We have also grown up with a body of literature created by women of color in the last thirty years—Alice Walker’s words about womanism, Gloria Anzaldúa’s theories about living in the borderlands and Audre Lorde’s writings about silences and survival. In reading the submissions for this anthology, we found that it was the books that kept young women of color sane through college, abortions and first romances with women. Many of us just needed the books: We needed another woman of color writing about her fear of loving a dark woman’s body or about being black and pregnant and feeling the scarcity of her choices.
In working with the writers in this book, we often thought of Audre Lorde’s words from her poem, “A Litany for Survival”:
We were never meant to survive.
Who would think that we would survive—we, young girls prey to the hands of men, the insults of teachers, the restrictive laws of holy texts and a world that tells us “this is not your world.” For the young women in this book, creating lives on their own terms is an act of survival and resistance. It’s also a part of a larger liberation struggle for women and people of color.
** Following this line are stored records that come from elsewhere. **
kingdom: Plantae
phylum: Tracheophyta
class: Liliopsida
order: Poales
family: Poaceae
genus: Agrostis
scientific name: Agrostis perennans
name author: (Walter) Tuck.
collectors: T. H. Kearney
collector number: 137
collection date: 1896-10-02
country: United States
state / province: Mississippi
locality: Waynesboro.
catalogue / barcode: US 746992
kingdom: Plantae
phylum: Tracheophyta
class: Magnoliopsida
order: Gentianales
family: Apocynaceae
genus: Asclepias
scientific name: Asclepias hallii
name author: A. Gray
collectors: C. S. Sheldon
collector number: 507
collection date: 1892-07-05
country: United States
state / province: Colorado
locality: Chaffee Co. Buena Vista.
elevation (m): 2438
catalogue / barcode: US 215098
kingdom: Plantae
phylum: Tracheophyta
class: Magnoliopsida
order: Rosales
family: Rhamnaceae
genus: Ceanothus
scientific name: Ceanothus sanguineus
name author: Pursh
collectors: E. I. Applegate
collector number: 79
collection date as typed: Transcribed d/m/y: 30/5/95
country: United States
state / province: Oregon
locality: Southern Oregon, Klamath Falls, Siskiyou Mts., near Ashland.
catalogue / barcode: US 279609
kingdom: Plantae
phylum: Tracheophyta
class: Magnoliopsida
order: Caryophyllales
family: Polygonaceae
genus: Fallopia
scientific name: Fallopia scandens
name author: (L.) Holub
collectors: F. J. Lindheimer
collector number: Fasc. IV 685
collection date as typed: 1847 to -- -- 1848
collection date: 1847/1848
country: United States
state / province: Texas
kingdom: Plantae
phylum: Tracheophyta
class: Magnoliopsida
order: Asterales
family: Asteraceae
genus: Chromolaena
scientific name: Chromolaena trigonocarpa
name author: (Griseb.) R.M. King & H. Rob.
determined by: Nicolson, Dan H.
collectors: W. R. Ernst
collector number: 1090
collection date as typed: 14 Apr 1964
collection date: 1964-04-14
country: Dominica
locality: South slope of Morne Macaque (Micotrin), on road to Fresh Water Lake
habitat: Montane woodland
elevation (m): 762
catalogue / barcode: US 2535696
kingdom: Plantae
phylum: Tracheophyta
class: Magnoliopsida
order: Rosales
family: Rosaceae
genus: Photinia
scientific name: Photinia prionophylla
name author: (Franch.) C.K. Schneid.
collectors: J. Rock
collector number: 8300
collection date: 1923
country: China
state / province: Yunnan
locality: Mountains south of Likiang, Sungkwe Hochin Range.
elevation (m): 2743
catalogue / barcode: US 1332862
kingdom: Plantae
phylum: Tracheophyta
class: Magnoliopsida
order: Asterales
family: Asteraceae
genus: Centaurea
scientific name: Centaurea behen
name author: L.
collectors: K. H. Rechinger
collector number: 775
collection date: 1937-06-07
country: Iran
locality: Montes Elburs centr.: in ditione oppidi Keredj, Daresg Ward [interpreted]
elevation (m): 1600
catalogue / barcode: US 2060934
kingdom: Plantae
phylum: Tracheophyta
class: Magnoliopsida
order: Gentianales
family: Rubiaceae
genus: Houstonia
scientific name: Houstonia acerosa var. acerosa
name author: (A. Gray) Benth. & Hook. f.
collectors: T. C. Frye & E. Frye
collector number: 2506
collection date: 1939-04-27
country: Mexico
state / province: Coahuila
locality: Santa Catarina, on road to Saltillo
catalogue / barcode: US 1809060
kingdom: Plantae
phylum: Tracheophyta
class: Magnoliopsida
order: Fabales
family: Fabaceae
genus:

With these ideas and essays in hand, we locked ourselves up for weeks at a time until the book took form. We chose to focus on the four major themes of family and community, mothers, cultural customs and talking back. Our first section, “Family and Community: A Litany for Survival,” describes how we band closer to our birth or chosen families because of the hostility in the world, of someone calling us “spic,” “nigger,” “fag,” “terrorist” or because political and economic wars are only a phone call away to aunties living in Nicaragua or the Philippines. But family is only a safe zone until you kiss another woman, question the faith or go to the movies with a white boy. With our communities we’re expected to suppress our individual selves and our dissent in order to look strong in the face of racism. In this section, mixed-race women write to those of us who question their belonging to a women of color community. Women search for chosen families, act like the “man of the house” because there isn’t any man and choose different lives after being diagnosed with HIV. Their feminism and community activism are based on the model of family.